Please consider the body of read.table
as a text file, created with the following code:
sink("readTable.txt")
body(read.table)
sink()
Using regular expressions, I'd like to find all function calls of the form foo(a, b, c)
(but with any number of arguments) in "readTable.txt"
. That is, I'd like the result to contain the names of all called functions in the body of read.table
. This includes nested functions of the form
foo(a, bar(b, c))
. Reserved words (return
, for
, etc) and functions that use back-ticks ('=='()
, '+'()
, etc) can be included since I can remove them later.

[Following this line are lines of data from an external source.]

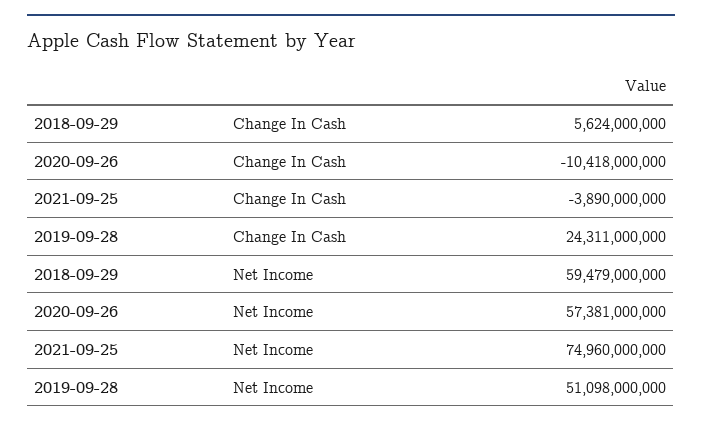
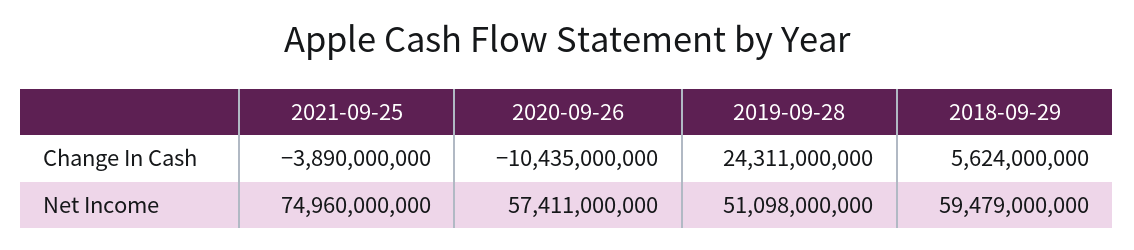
  {
    "2018-09-29": {
      "Change In Cash": 5624000000,
      "Net Income": 59479000000
    },
    "2020-09-26": {
-     "Change In Cash": -10418000000,
+     "Change In Cash": -10435000000,
-     "Net Income": 57381000000
+     "Net Income": 57411000000
    },
    "2021-09-25": {
      "Change In Cash": -3890000000,
      "Net Income": 74960000000
    },
    "2019-09-28": {
      "Change In Cash": 24311000000,
      "Net Income": 51098000000
    }
  }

So in general, I'm looking for the pattern text(
or text (
then possible nested functions like text1(text2(
, but skipping over the text if it's an argument, and not a function. Here's where I'm at so far. It's close, but not quite there.

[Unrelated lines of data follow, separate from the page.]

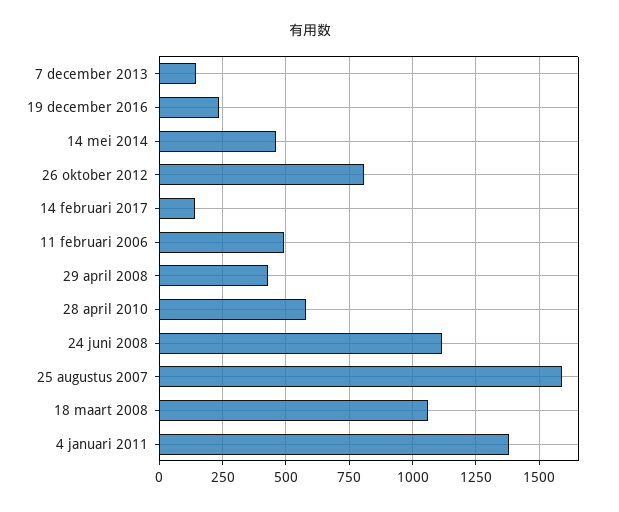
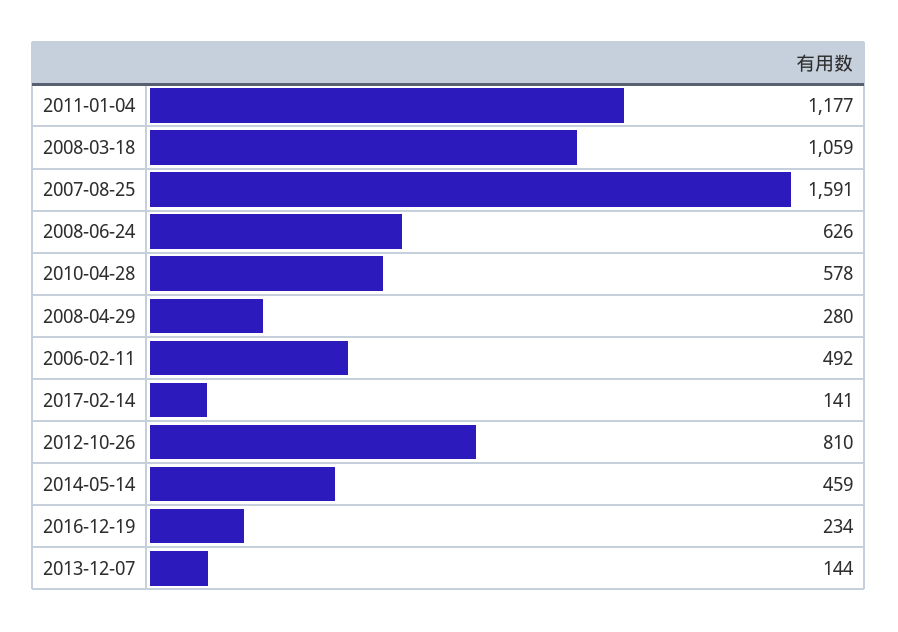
  {
    "7 december 2013": 144,
    "19 december 2016": 234,
    "14 mei 2014": 459,
    "26 oktober 2012": 810,
    "14 februari 2017": 141,
    "11 februari 2006": 492,
-   "29 april 2008": 425,
+   "29 april 2008": 280,
    "28 april 2010": 578,
-   "24 juni 2008": 1125,
+   "24 juni 2008": 626,
    "25 augustus 2007": 1591,
    "18 maart 2008": 1059,
-   "4 januari 2011": 1375
+   "4 januari 2011": 1177
  }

x <- readLines("readTable.txt")
regx <- "^(([[:print:]]*)\\(+.*\\))"
mat <- regexpr(regx, x)
lines <- regmatches(x, mat)
fns <- gsub(".*( |(=|(<-)))", "", lines)
head(fns, 10)
# [1] "default.stringsAsFactors()" "!missing(text))"

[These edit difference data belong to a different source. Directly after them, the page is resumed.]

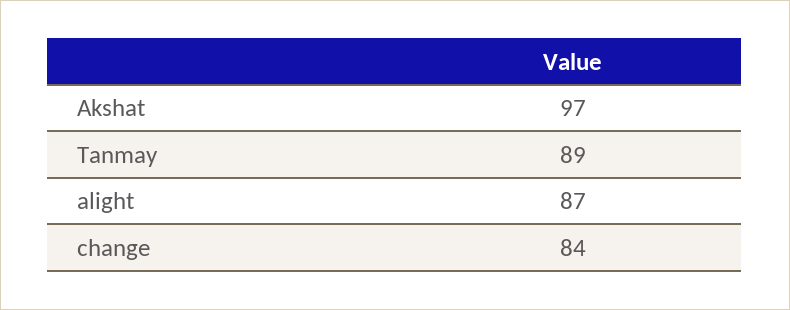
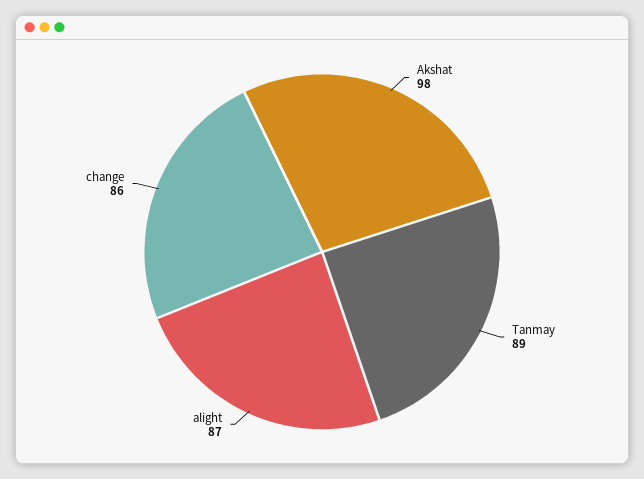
  {
-   "Akshat": 97,
+   "Akshat": 98,
    "Tanmay": 89,
    "alight": 87,
-   "change": 84
+   "change": 86
  }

# [3] "\"UTF-8\")" "on.exit(close(file))" "(is.character(file))"
# [6] "(nzchar(fileEncoding))" "fileEncoding)" "\"rt\")"
# [9] "on.exit(close(file))" "\"connection\"))"
For example, in [9]
above, the calls are there, but I do not want file
in the result. Ideally it would be on.exit(close(
.
How can I go about improving this regular expression?